Is BIM making you a better designer?
BIM and design
I once read a great quote from the head of the architecture program at the University of Minnesota. I’d share it, but I long ago forgot where I read it. The the quote was about “the incompatibility of BIM and design in school”. It didn’t surprise me. Actually the reverse would surprise me more. Not because BIM can’t aid design. Quite the contrary. I’ve spent years now untangling that fundamental truth. The reason I’m not surprised is this: our professors are unqualified to teach the links between BIM and design. How can you teach something if you not only can’t do it yourself, but don’t believe in it? This is an unacceptable status quo. As buildings and building programs increase in complexity, we need more robust tools and design processes to cope with them. Is anyone ready to hand sketch an energy model as the basis for the design of a new building? Didn’t think so.
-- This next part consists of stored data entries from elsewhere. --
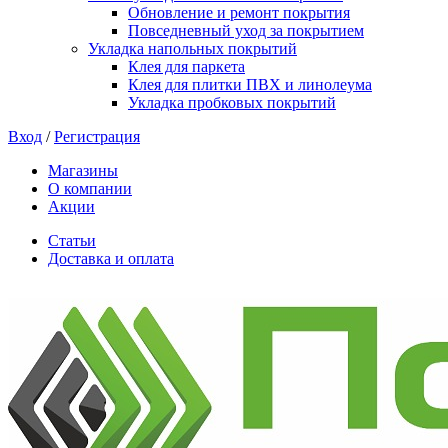
Обновление и ремонт покрытия
Повседневный уход за покрытием
Укладка напольных покрытий
Клея для паркета
Клея для плитки ПВХ и линолеума
Укладка пробковых покрытий
Вход
/
Регистрация
Магазины
О компании
Акции
Статьи
Доставка и оплата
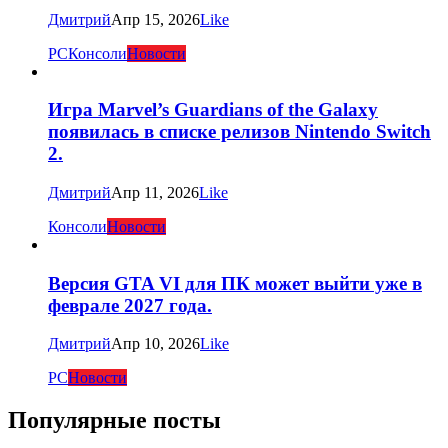
Дмитрий
Апр 15, 2026
Like
PC
Консоли
Новости
Игра Marvel’s Guardians of the Galaxy
появилась в списке релизов Nintendo Switch
2.
Дмитрий
Апр 11, 2026
Like
Консоли
Новости
Версия GTA VI для ПК может выйти уже в
феврале 2027 года.
Дмитрий
Апр 10, 2026
Like
PC
Новости
Популярные посты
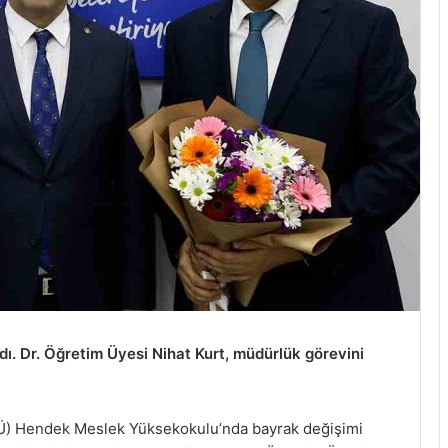
 Dr. Öğretim Üyesi Nihat Kurt, müdürlük görevini
BÜ) Hendek Meslek Yüksekokulu’nda bayrak değişimi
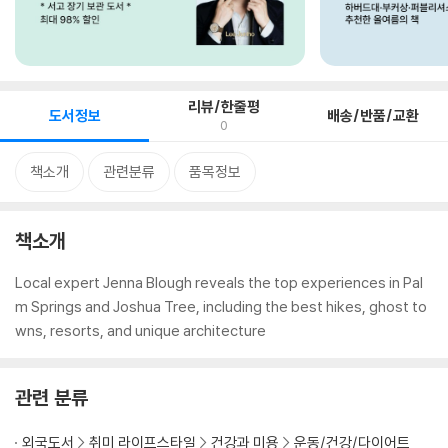
리뷰/한줄평
도서정보
배송/반품/교환
0
책소개
관련분류
품목정보
책소개
Local expert Jenna Blough reveals the top experiences in Pal
m Springs and Joshua Tree, including the best hikes, ghost to
wns, resorts, and unique architecture
관련 분류
외국도서
취미 라이프스타일
건강과 미용
운동/건강/다이어트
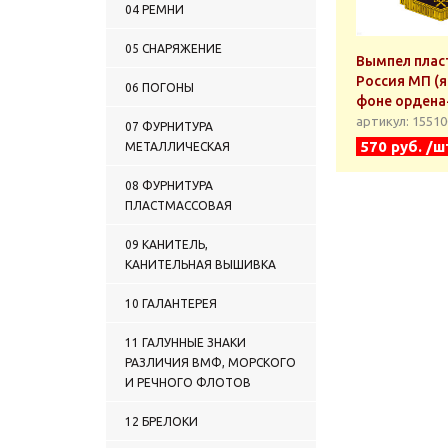
04 РЕМНИ
05 СНАРЯЖЕНИЕ
Вымпел плас
Россия МП (я
06 ПОГОНЫ
фоне ордена
артикул: 1551
07 ФУРНИТУРА
570 руб. /ш
МЕТАЛЛИЧЕСКАЯ
08 ФУРНИТУРА
ПЛАСТМАССОВАЯ
09 КАНИТЕЛЬ,
КАНИТЕЛЬНАЯ ВЫШИВКА
10 ГАЛАНТЕРЕЯ
11 ГАЛУННЫЕ ЗНАКИ
РАЗЛИЧИЯ ВМФ, МОРСКОГО
И РЕЧНОГО ФЛОТОВ
12 БРЕЛОКИ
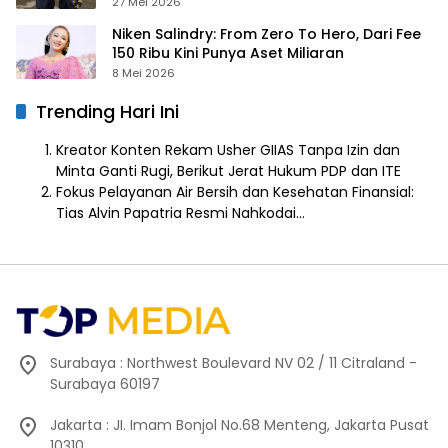
Prancis
27 Mei 2026
Niken Salindry: From Zero To Hero, Dari Fee
150 Ribu Kini Punya Aset Miliaran
8 Mei 2026
Trending Hari Ini
Kreator Konten Rekam Usher GIIAS Tanpa Izin dan
Minta Ganti Rugi, Berikut Jerat Hukum PDP dan ITE
Fokus Pelayanan Air Bersih dan Kesehatan Finansial:
Tias Alvin Papatria Resmi Nahkodai…
Surabaya : Northwest Boulevard NV 02 / 11 Citraland -
Surabaya 60197
Jakarta : JI. Imam Bonjol No.68 Menteng, Jakarta Pusat
10310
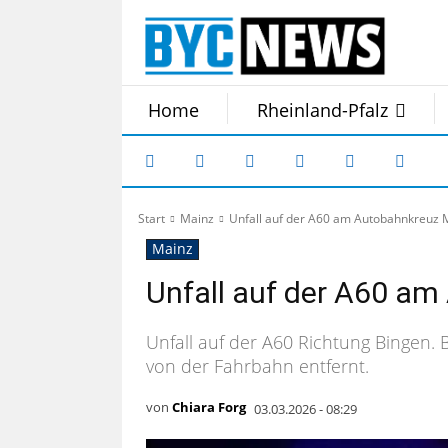
Home
Rheinland-Pfalz
Start
Mainz
Unfall auf der A60 am Autobahnkreuz 
Mainz
Unfall auf der A60 a
Unfall auf der A60 Richtung Bingen. B
von der Fahrbahn entfernt.
von
Chiara Forg
03.03.2026 - 08:29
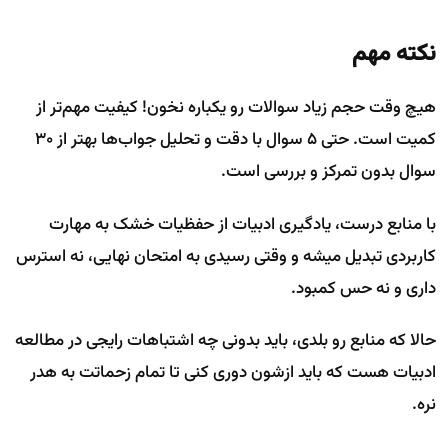
نکته مهم
هیچ وقت حجم زیاد سوالات رو یکباره نخون! کیفیت مهم‌تر از
کمیت است. حتی ۵ سوال با دقت و تحلیل جواب‌ها بهتر از ۳۰
سوال بدون تمرکز و بررسی است.
با منابع درست، یادگیری ادبیات از حفظیات خشک به مهارت
کاربردی تبدیل میشه و وقتی رسیدی به امتحان نهایی، نه استرس
داری و نه حس کمبود.
حالا که منابع رو بلدی، باید بدونی چه اشتباهات رایجی در مطالعه
ادبیات هست که باید ازشون دوری کنی تا تمام زحماتت به هدر
نره.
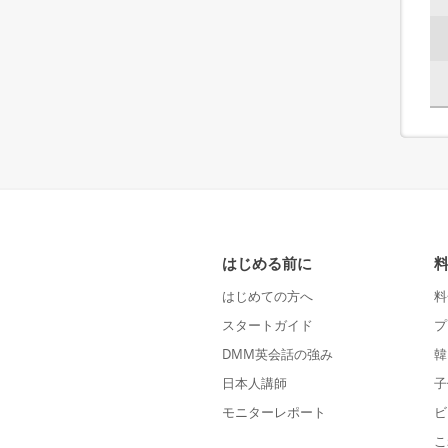
はじめる前に
はじめての方へ
料
スタートガイド
プ
DMM英会話の強み
韓
日本人講師
子
モニターレポート
ビ
こ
I do believe BIM makes better projects. Using good tools (whether ARCHICAD, Revit, or some other good tool/program) will make your work better. If you’re a poor designer, the best software in the world won’t turn you into Le Corbusier; but it will make you better than if you didn’t use that tool.
Here’s an apt analogy. Back in Minnesota, I played softball for about five years. First with my old coworkers on an architecture league, and then with friends in various city leagues. On days when we had good bats, we were a better team. We hit more often, and farther. We got more runs, were energized, and overall played better. Even when we were in the field, the energy boost of those higher quality bats was felt. Those awesome bats didn’t turn us into the Red Sox or the Yankees, but we had access to more of our potential as players. I’m a very fast runner. A better bat means I hit a little farther. Instead of my typical singles and doubles, a better bat coupled with my usual speed gave me doubles and triples. The bat let me use other skills and talents I already had.
The Art of BIM & The Aesthetics of Production
I find myself returning to my first blog post: Aesthetics of Production. However good a tool is, if it gets in the way, then it’s not helping. There are a lot that programs like ARCHICAD and REVIT can do, and we can argue about the true goals of BIM. But we’d be fooling ourselves if we also didn’t want to use BIM to make beautiful drawings and better designs. Is there a separation between design and production; between inspiration and perspiration? No. The great thing about pencil and paper for most people is that it is invisible. Unfortunately BIM programs aren’t invisible for most people. Yet. So they aren’t helping everyone as much as they could or should. But for those who are proficient, or heading down the path to mastery, those programs and processes should be making us better designers. Otherwise, what’s the point? If I’m wrong (which I’m not), then we need to re-evaluate how we’re using the various software packages to make it true. If all this technology isn’t giving us access to more of our innate creative power, then something is wrong. The tools we use should both enhance how we design and simultaneously become invisible. A great artist isn’t distracted by his paint brush. The ideas flow seamlessly from that dark space in the artist’s mind to the canvas. And so it needs to be in the Computer Age of Architecture. Great architecture cannot be stymied by what key command is needed for free-form rotate or what size paper the plotter has. The nuts and bolts of the programs need to be understood, internalized, and vanish.